Worf is considering sending Alexander away to a Klingon school, mostly because Alexander has no knowledge of what it means to be Klingon. (His mother rejected Klingon culture and passed this on to her son.) Worf is proud of his Klingon heritage, which allows for a great deal of tension with Alexander. The biggest problem for Worf is admitting that he has a lot to learn about parenting. When dealing with Alexander, Worf oversimplifies a lot of problems.

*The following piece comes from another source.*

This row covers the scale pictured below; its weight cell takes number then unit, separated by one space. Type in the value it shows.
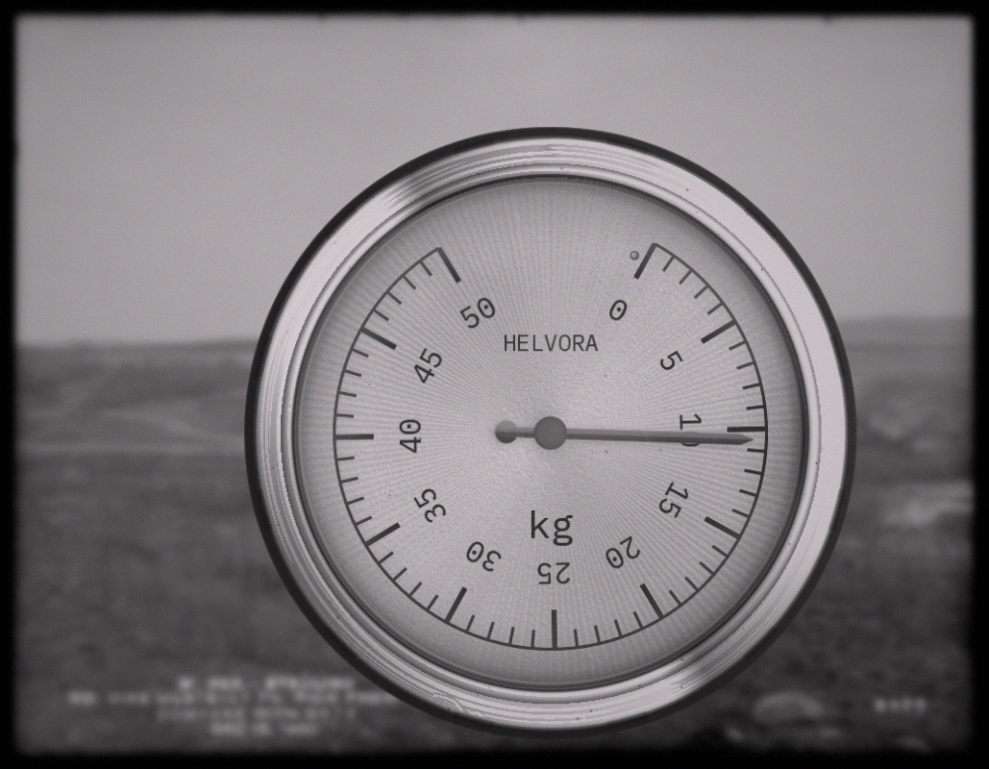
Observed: 10.5 kg
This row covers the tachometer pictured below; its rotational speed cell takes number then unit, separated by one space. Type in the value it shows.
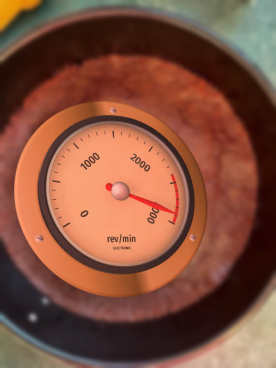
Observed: 2900 rpm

The moment of truth comes when an experiment with the new form of propulsion fails, leaving the Enterprise to solve the problem. The wave expands to such massive proportions that the receiving station won’t be able to stop it. In fact, if no one stops it, the planet that it’s on will be destroyed. In stopping the wave, lethal amounts of radiation will be released and that radiation will flood certain parts of the Enterprise. Worf has to get his son out of a burning room before the room is flooded with the radiation. Worf succeeds with the help of Commander Riker. Worf and Alexander come to an understanding that it will be more of a challenge for Alexander to stay, but Worf will have him if Alexander feels that he’s up to it.

The story involving the new form of propulsion wasn’t written very well. It looks like it was just a way to set up a dangerous situation where Worf would have to rescue Alexander. It was never seen or heard of again. (Fans of the Star Trek series are very familiar with promising technology that makes one appearance in the series, but is never explored again.)

Because of the way Alexander was raised, there is going to be tension between Alexander and Worf, and this is dealt with several times throughout the rest of the series, although not to this extent. This episode was simply to put Alexander back in to Worf’s life. It also sets up Counselor Troi as someone that Worf trusts and can depend on. It also is meant to have Alexander see that Worf is someone that’s looking out for him rather than some overbearing father who just wants to lay down a bunch of tough rules.

There are only about two or three episodes that you’d have to have seen to fully understand this one. If this was the first episode of the series that you watched, I don’t think that you’d be missing out on too much, though. However, it’s so late in the series that if you’re watching reruns on Spike TV, you might just want to wait until it starts at the beginning again.